Records from a data collection:
## begin
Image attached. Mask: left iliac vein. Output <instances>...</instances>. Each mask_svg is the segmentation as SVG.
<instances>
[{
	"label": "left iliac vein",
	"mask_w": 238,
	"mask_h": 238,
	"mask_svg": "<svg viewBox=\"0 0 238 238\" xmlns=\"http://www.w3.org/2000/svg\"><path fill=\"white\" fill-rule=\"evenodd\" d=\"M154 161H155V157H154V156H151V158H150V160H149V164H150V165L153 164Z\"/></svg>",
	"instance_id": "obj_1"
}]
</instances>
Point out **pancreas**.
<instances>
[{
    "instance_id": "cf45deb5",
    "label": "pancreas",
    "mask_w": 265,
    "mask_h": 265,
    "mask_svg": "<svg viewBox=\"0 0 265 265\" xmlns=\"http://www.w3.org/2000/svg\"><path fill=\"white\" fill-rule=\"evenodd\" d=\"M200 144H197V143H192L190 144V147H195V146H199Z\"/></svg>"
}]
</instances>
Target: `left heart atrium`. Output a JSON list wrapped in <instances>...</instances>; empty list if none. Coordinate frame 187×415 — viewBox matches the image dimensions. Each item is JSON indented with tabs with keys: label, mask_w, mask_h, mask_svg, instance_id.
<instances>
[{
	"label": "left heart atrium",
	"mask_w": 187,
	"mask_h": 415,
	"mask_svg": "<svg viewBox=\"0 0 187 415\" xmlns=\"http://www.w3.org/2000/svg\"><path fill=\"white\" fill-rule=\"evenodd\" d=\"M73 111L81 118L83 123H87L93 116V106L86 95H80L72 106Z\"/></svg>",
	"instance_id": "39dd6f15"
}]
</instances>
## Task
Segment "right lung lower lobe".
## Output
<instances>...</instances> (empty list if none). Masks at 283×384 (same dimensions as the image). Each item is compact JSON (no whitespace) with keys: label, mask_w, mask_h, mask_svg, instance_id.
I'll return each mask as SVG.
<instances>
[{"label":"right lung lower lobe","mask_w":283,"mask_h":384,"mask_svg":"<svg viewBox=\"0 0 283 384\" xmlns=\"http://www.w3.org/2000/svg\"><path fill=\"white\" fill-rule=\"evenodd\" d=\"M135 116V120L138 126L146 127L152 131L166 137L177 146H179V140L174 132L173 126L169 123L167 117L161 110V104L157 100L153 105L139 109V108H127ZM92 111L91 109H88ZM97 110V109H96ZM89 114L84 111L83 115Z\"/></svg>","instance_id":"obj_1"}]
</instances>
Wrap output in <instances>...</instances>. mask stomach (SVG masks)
## end
Instructions to follow:
Select each line of the listing above that contains the string "JSON".

Answer to this task:
Target: `left heart atrium`. Output a JSON list wrapped in <instances>...</instances>; empty list if none. Coordinate frame 187×415 — viewBox matches the image dimensions. Each item is JSON indented with tabs with keys: label, mask_w, mask_h, mask_svg, instance_id.
<instances>...</instances> (empty list if none). Masks at 283×384 (same dimensions as the image). Each item is compact JSON (no whitespace) with keys: label, mask_w, mask_h, mask_svg, instance_id.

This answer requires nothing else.